Poiché la psicologia degli automobilisti italiani è quella
che è, diciamo strutturalmente disinvolta, quasi incapace di
assorbire una volta per tutte la coscienza del pericolo, vorrei però
richiamare il lettore alla prima riga di questo articolo: là
dove ho parlato della più importante autostrada italiana come
di una camionale. Ciò che, di fatto, è. La più
evidente anomalia del traffico nazionale è la percentuale esorbitante
di mezzi pesanti. Guidare in Europa significa accorgersi che il numero
dei camion è infinitamente inferiore, con conseguente sensazione
di strade più grandi, rilassanti e sicure. Detto che la patente
a punti è stata un’ottima idea, forse vale la pena di ricordare
l’annosissima e grave disfunzione strutturale della circolazione stradale
italiana: troppi, troppissimi camion, e un gracile sistema di trasporto
ferroviario.
Sulle autostrade italiane pare spesso di sfilare a margine di una ferrovia
virtuale, sorpassando veri e propri convogli su gomma, non sempre rettilinei
nell’andamento, a volte barcollanti, minacciosi.

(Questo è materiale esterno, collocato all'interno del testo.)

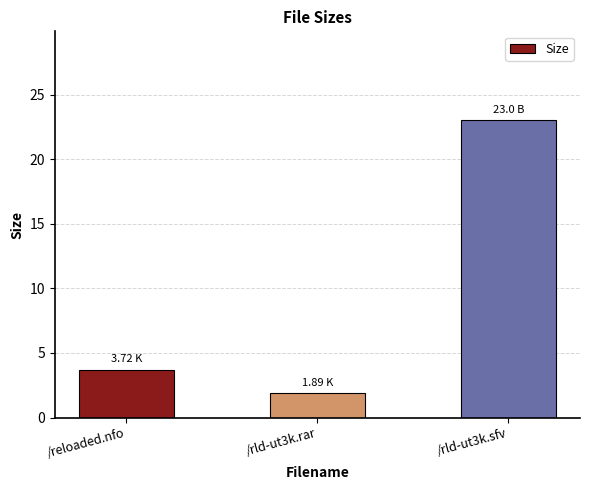

What is the difference between the maximum and second lowest values?

19.3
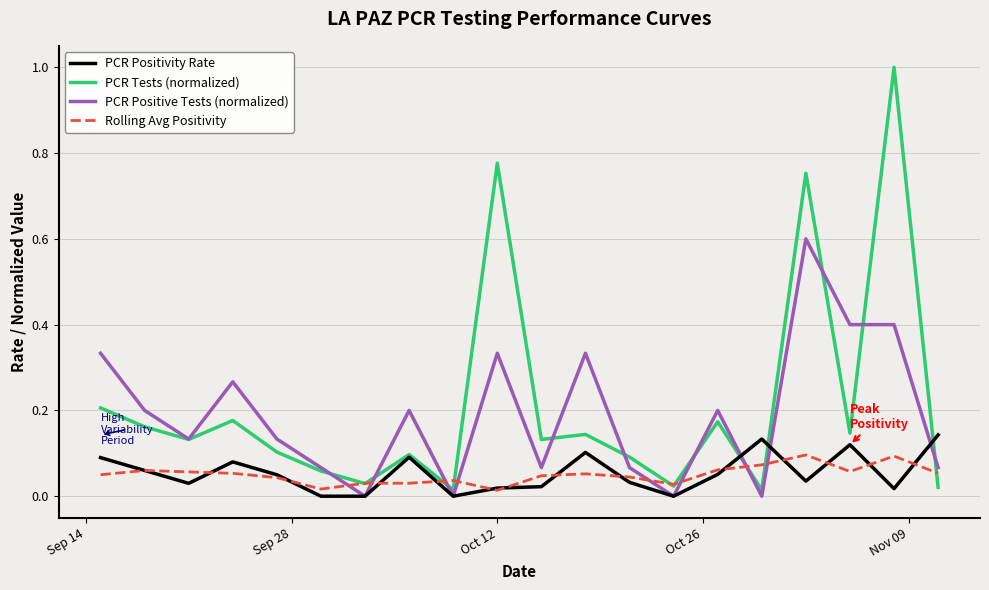

List the series in order of their peak value, highest first.

PCR Tests (normalized), PCR Positive Tests (normalized), PCR Positivity Rate, Rolling Avg Positivity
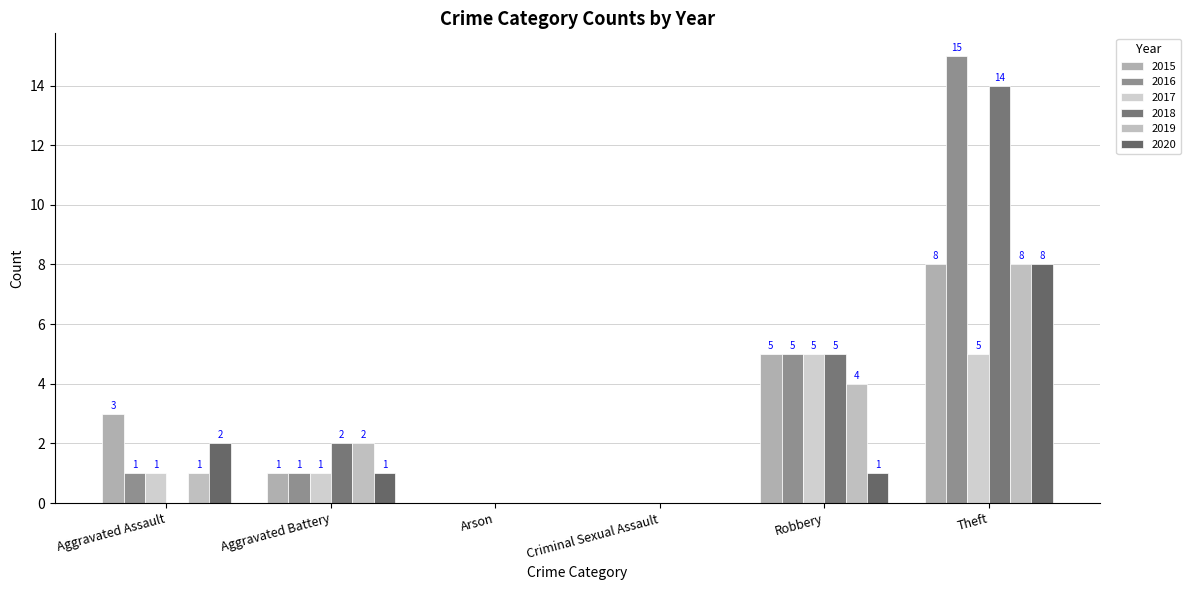

What is the greatest value displayed?

15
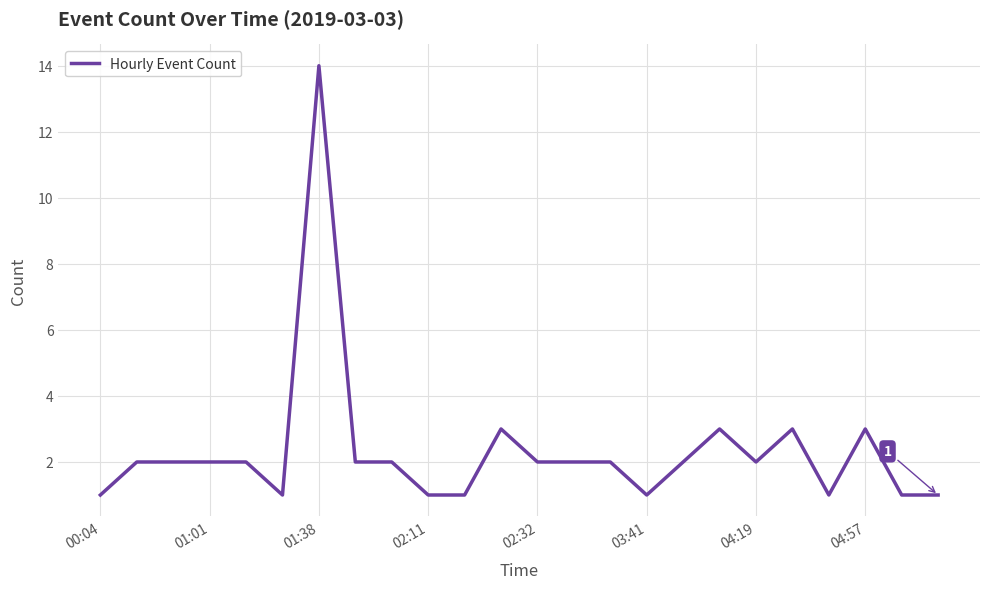

What is the difference between the maximum and minimum values?

13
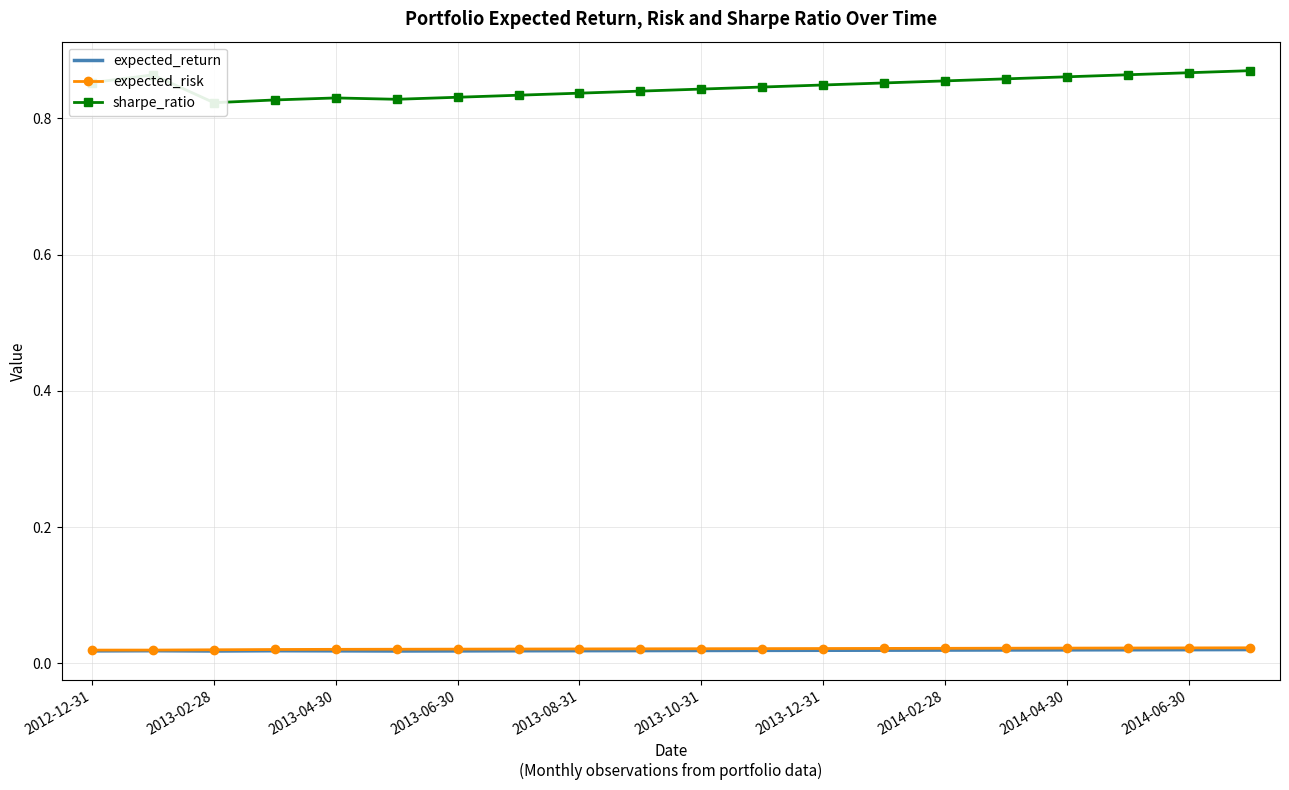

Which label corresponds to the smallest value in the chart?

2013-02-28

Quanto questa presenza
esorbitante del trasporto pesante incida sull’insicurezza, sul cattivo
stato dell’asfalto, sulla complessiva tensione di chi guida (camionisti
per primi), non è facile da quantificare. Ma è certo che
guidare in Italia, al di là del deficit di sicurezza portato
dalla cattiva condotta al volante, è più difficile, più
rischioso che altrove anche per l’assurdo e perdurante utilizzo della
rete stradale per il trasporto di merci che altrove viaggiano su rotaia.
Della riforma del codice della strada attuata da Lunardi si è
parlato prevalentemente bene, anche sui giornali d’opposizione, a dimostrazione
che non sempre il pregiudizio ideologico fa velo al giudizio di fatto.
Ma è un giudizio di fatto, anche, notare sconsolatamente che
la dannosissima forbice tra asfalto e rotaia non accenna a diminuire,
men che meno sotto un governo (e un ministro) decisamente asfaltisti.
Qualunque governo, non solo questo, merita qualche punto in meno sulla
sua patente, finché non vorrà investire, e tanto, nel
sistema ferroviario per sollevare l’asfalto dal peso micidiale che lo
ingombra, giorno e notte, logorando i nervi di chi infila un’autostrada
e si ritrova spesso in un imbuto di rimorchi.